About $1.20 per million input tokens and $4.10 per million output on OpenRouter — roughly a sixth of GPT-5.5’s cost for comparable long-horizon coding, by VentureBeat’s estimate. The open weights are free to self-host.

How good is GLM-5.2 at coding?

Strong: Zhipu reports 62.1% on SWE-bench Pro and 81.0% on Terminal-Bench 2.1, claiming it beats GPT-5.5 on several long-horizon coding benchmarks. These are vendor figures; on independent composites the line rates competitively but below the top open models.

What is the difference between GLM-5, GLM-5.1 and GLM-5.2?

They are successive releases in the GLM-5 series: GLM-5 (Feb 2026) and GLM-5.1 (Apr 2026) had ~200K context, while GLM-5.2 (Jun 2026) extends the context to 1M tokens and raises the coding-benchmark scores. All are open-weight and MIT-licensed.

Is GLM-5.2 safe to use for sensitive data?

The open weights are safe to self-host (nothing leaves your infrastructure). The hosted Z.ai API routes data through Chinese infrastructure and the company is on the US Entity List, so for sensitive, regulated or government work prefer self-hosting or a Western-hosted provider such as Anthropic or Mistral.

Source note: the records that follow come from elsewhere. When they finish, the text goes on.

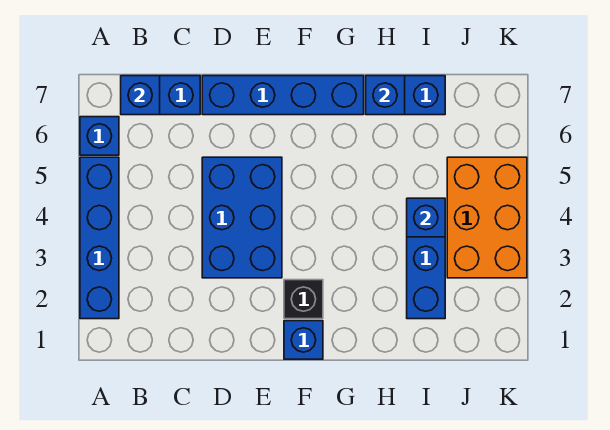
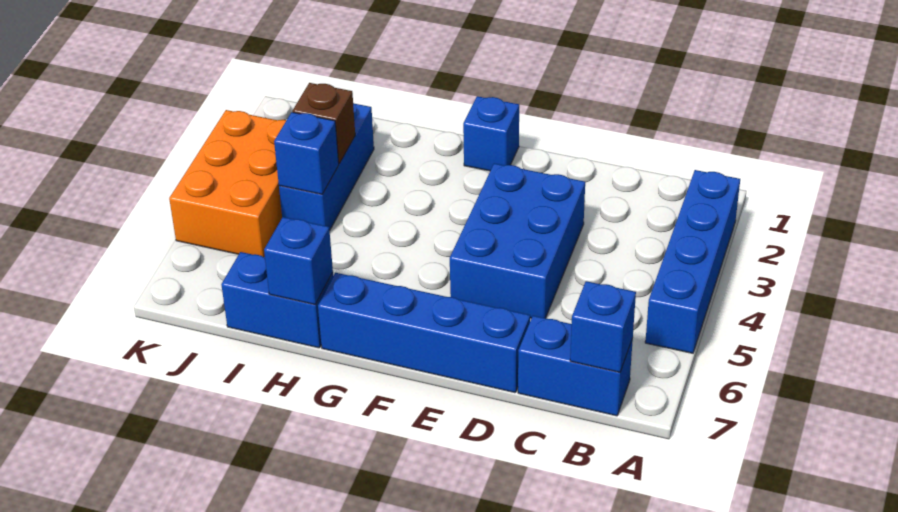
blue 1x1 brick [80,117,119,155] -> none
black 1x1 brick [284,280,323,319] -> none
none -> brown 1x1 brick [292,83,355,163]

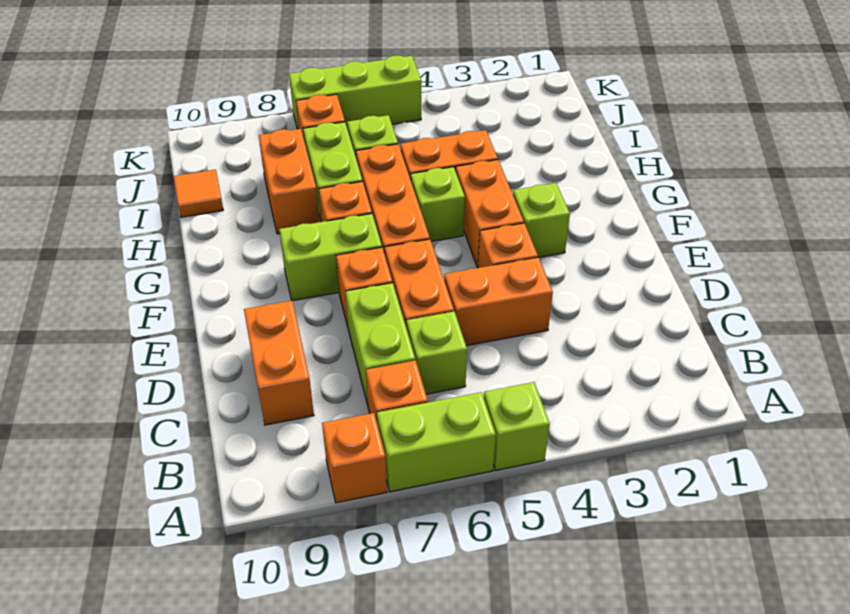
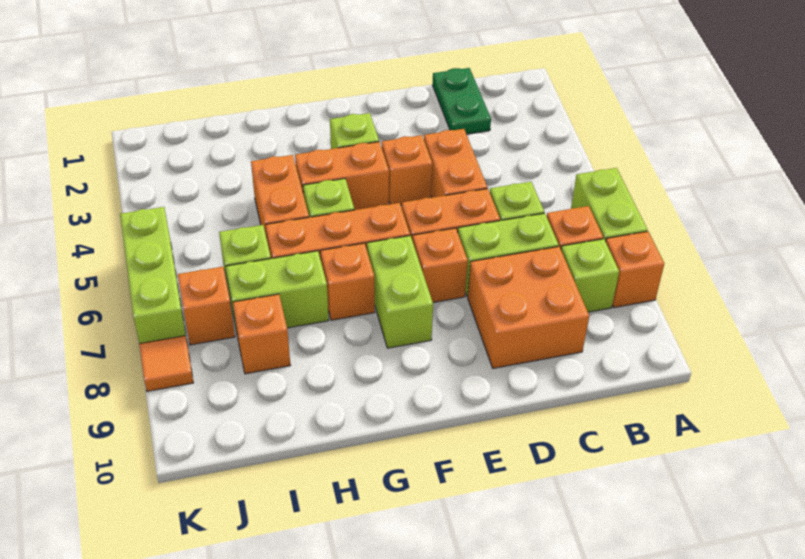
lime 1x1 brick [484,382,550,470] -> lime 1x1 brick moved to [561,239,619,312]
none -> green 1x2 plate [433,68,491,134]
orange 1x2 brick [244,301,314,425] -> orange 2x2 brick [468,246,589,368]
orange 1x2 brick [259,129,319,234] -> orange 1x1 brick [233,294,290,374]
orange 1x1 tile [174,170,223,217] -> orange 1x1 tile moved to [139,336,194,391]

Last verified 19 June 2026. The MIT licence, MoE architecture, 1M context and the GLM-5 → 5.1 → 5.2 lineage are confirmed via Z.ai’s docs, Hugging Face model cards, Artificial Analysis and OpenRouter. Benchmark figures are largely vendor-reported (Zhipu’s own testing) and run higher than independent indices; the cross-model SWE-bench Pro comparison is from third-party trackers, not NIST CAISI. Confirm against current leaderboards before relying on them.